Der schwer verletzte Schüler berichtete im Zeugenstand, dass er “wie aus dem Nichts angeschossen wurde”. Als er realisierte, was passiert ist, rannte er zurück in die Schule und rief um Hilfe. Erst da bemerkte er, dass er blutete. Er schloss sich dem Verfahren mit 15.500 Euro Schmerzengeld an.

Täter zum Tatzeitpunkt zurechnungsfähig

Der 18-Jährige gab nun bei Gericht an, dass er nach dem ersten Schuss seinen Plan nicht weiter umsetzen wollte. “Danach bin ich zur Besinnung gekommen. Es war falsch, was ich gemacht habe”, sagte der Angeklagte. Er habe nachladen wollen, um sich selbst zu töten, er bekam die abgeschossene Patrone jedoch nicht mehr aus dem Lauf. “Zum Glück” trat diese Störung beim ersten Schuss auf, sagte der Schießsachverständige Anton Eder bei Gericht. Ein erfahrener Waffenexperte hätte die Entfernung geschafft, der 18-Jährige aber ohne Werkzeug nicht.

In Panik warf er die Tasche samt Waffe weg und flüchtete nach Hause. In der Tasche befand sich jedoch ein Freifahrtsschein und ein Versicherungsantrag auf seinen Namen. Noch am selben Tag stellte er sich bei einer Polizeiinspektion in Wien-Floridsdorf.

Die psychiatrische Sachverständige Gabriele Wörgötter bescheinigte dem 18-Jährigen eine schwere kombinierte Persönlichkeitsstörung, die einer dringenden Psychotherapie bedarf.
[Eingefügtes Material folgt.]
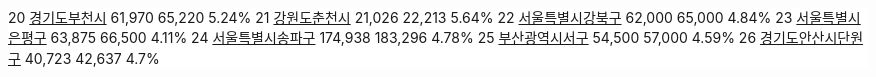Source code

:   <tr class="item">
    <td>20</td>
    <td><a href="/apt/경기도부천시">경기도부천시</a></td>
    <td>61,970</td>
    <td>65,220</td>
    <td>5.24%</td>
  </tr>

  <tr class="item">
    <td>21</td>
    <td><a href="/apt/강원도춘천시">강원도춘천시</a></td>
    <td>21,026</td>
    <td>22,213</td>
    <td>5.64%</td>
  </tr>

  <tr class="item">
    <td>22</td>
    <td><a href="/apt/서울특별시강북구">서울특별시강북구</a></td>
    <td>62,000</td>
    <td>65,000</td>
    <td>4.84%</td>
  </tr>

  <tr class="item">
    <td>23</td>
    <td><a href="/apt/서울특별시은평구">서울특별시은평구</a></td>
    <td>63,875</td>
    <td>66,500</td>
    <td>4.11%</td>
  </tr>

  <tr class="item">
    <td>24</td>
    <td><a href="/apt/서울특별시송파구">서울특별시송파구</a></td>
    <td>174,938</td>
    <td>183,296</td>
    <td>4.78%</td>
  </tr>

  <tr class="item">
    <td>25</td>
    <td><a href="/apt/부산광역시서구">부산광역시서구</a></td>
    <td>54,500</td>
    <td>57,000</td>
    <td>4.59%</td>
  </tr>

  <tr class="item">
    <td>26</td>
    <td><a href="/apt/경기도안산시단원구">경기도안산시단원구</a></td>
    <td>40,723</td>
    <td>42,637</td>
    <td>4.7%</td>
  </tr>

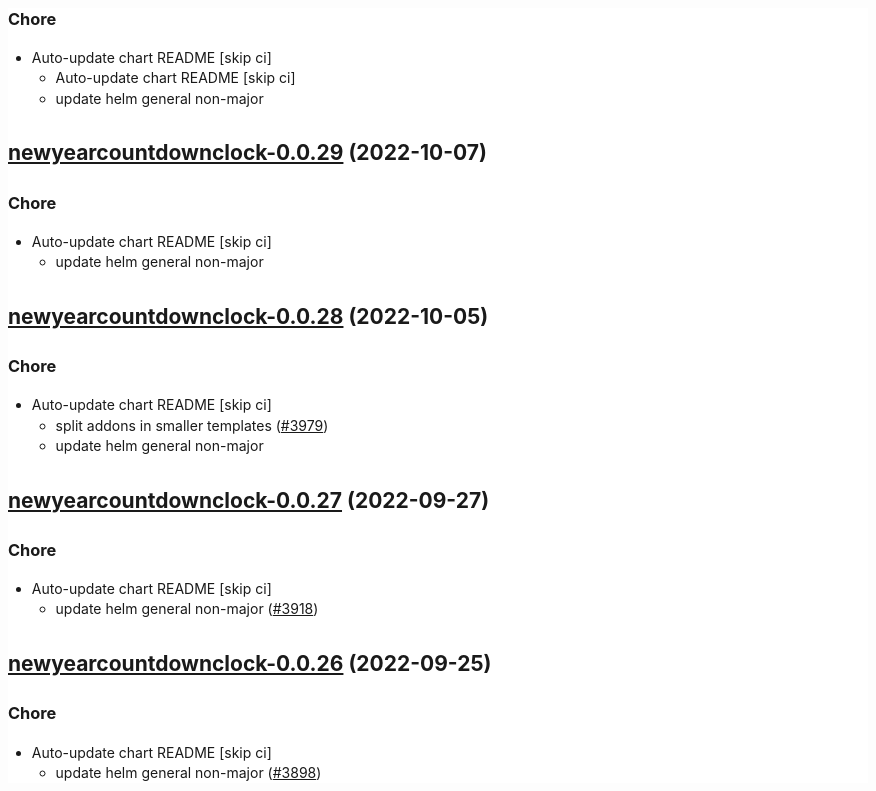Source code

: ### Chore

- Auto-update chart README [skip ci]
  - Auto-update chart README [skip ci]
  - update helm general non-major




## [newyearcountdownclock-0.0.29](https://github.com/truecharts/charts/compare/newyearcountdownclock-0.0.28...newyearcountdownclock-0.0.29) (2022-10-07)

### Chore

- Auto-update chart README [skip ci]
  - update helm general non-major




## [newyearcountdownclock-0.0.28](https://github.com/truecharts/charts/compare/newyearcountdownclock-0.0.27...newyearcountdownclock-0.0.28) (2022-10-05)

### Chore

- Auto-update chart README [skip ci]
  - split addons in smaller templates ([#3979](https://github.com/truecharts/charts/issues/3979))
  - update helm general non-major




## [newyearcountdownclock-0.0.27](https://github.com/truecharts/charts/compare/newyearcountdownclock-0.0.26...newyearcountdownclock-0.0.27) (2022-09-27)

### Chore

- Auto-update chart README [skip ci]
  - update helm general non-major ([#3918](https://github.com/truecharts/charts/issues/3918))




## [newyearcountdownclock-0.0.26](https://github.com/truecharts/charts/compare/newyearcountdownclock-0.0.25...newyearcountdownclock-0.0.26) (2022-09-25)

### Chore

- Auto-update chart README [skip ci]
  - update helm general non-major ([#3898](https://github.com/truecharts/charts/issues/3898))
Der Beschuldigte leide unter einer enormen emotionalen Verarmung und unter Einsamkeit. Das Tatgeschehen sei ein sogenanntes Initialdelikt, eine identitätsstiftende Handlung, was für Schulamokläufer klassisch sei. Zum Tatzeitpunkt war der 18-Jährige jedoch zurechnungsfähig.